If neither is the goal, just what is? The goal, in my opinion, is to facilitate the operations of the business or government entity so that, in the case of business, it makes money and in the case of a government entity, the policies of the decision makers are carried out.
Notice that I am in no way saying the network should be configured solely to make it easier for IT people to maintain nor solely to make it easy users to access. In the first case, no one would have access and the data would remain in a pristine, if useless state. In the second, everyone would have access and the data might be suspect and therefore also useless.
In order to reach their respective goals, security must be balanced with usability. But this balance is based on criteria such as, but surely not limited to, how secure the data must be (based on context) and how computer savvy are the users.
Data that someone would want to access, without the proper authority to do so may need a higher level of security than something that is not valuable to anyone other than those already authorized to use it. For example, salary levels are considered highly proprietary information by businesses. On the other hand, public officials have their salaries, many times, set in statute and therefore are open to anyone. How much government spends and what its revenues are is also public information. Hence, the context of what is being stored may make a difference on the level, if any, of security.
Likewise, if people authorized to access salary data are not able to, due to security, because it is overly cumbersome then they can't help, for example, the business make money.
Now, you would think all of this is obvious and why am I wasting these electrons telling you this. Well, there is a saying that the customer is always right and perhaps there will come a day in which the competing values of network security and usability will not longer be a problem. But as many businesses learn, not all customers are right for their business. I mean, in a service business like, for example, computer customer support, a minority of your customers create a majority of your work. In most cases, a business model like this is workable because everyone pays for the service but only a minority actually use it. So a business can still make money under this model.
But get enough of the wrong kind of people, either as users or people wanting to inappropriately access your data and it is possible that the experience of providing support is higher than the money coming in.

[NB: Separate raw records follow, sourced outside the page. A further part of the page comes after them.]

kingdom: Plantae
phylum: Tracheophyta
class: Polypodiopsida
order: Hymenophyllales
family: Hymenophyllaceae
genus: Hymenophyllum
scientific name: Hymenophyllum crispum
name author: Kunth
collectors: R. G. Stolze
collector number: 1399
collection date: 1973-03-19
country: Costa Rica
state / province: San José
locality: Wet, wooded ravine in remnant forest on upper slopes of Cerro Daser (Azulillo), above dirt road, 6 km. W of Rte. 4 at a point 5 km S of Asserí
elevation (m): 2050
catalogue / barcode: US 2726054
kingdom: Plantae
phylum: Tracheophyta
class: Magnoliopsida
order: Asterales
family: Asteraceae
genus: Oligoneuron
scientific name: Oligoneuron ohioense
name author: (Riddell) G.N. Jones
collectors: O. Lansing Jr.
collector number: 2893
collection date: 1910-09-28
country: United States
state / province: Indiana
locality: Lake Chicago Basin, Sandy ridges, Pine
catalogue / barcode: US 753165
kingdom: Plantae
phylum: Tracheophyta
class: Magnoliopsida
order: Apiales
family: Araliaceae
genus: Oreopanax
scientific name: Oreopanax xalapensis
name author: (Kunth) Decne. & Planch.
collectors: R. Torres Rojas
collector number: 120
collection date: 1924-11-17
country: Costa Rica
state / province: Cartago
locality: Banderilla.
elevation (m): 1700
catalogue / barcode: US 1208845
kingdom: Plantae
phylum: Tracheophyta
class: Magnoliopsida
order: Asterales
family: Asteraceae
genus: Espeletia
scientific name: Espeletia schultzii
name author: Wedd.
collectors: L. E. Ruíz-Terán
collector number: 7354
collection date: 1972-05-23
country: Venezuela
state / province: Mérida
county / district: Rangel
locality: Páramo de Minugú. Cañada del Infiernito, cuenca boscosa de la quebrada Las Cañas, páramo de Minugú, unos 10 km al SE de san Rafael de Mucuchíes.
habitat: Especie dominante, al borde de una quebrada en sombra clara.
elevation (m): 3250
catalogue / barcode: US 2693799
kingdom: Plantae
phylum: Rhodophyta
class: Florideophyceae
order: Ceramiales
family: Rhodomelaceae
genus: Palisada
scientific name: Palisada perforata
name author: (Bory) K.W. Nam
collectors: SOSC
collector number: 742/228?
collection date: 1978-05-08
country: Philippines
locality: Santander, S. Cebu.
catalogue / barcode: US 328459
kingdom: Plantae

In my case, I know of two people in our office that between them, generate more service calls than the rest of us combined. Why? Partly it's because network security is not as transparent as some would believe and partly it's because these users don't understand the concept of a computer, much less a network of computers.
One solution would be to open the network to anyone. In our office that might not be so bad of an idea. Being a court house, this building has pretty good physical security. I'm not going to list what this includes but suffice it to say no one gets in without being noticed. Further, the resources available are not so much different from what is available on our public facing Internet servers. So heretical as it may sound, a case could be made to eliminate network passwords or at least standardize on one password that gives access to all required data (as opposed to having one to login, one to get email, one each to access the mainframes and minis, etc.).
But you may work at a place where data positively must be kept only for those authorized. If so, you have to balance that with making it accessible to everyone that is authorized. To do that, you may have to spend money and get retinal or fingerprint scanners. This costs money, but so may losing proprietary information to a competitor.
The bottom line is to remember what your goal is and not to confuse it with the means to the goal.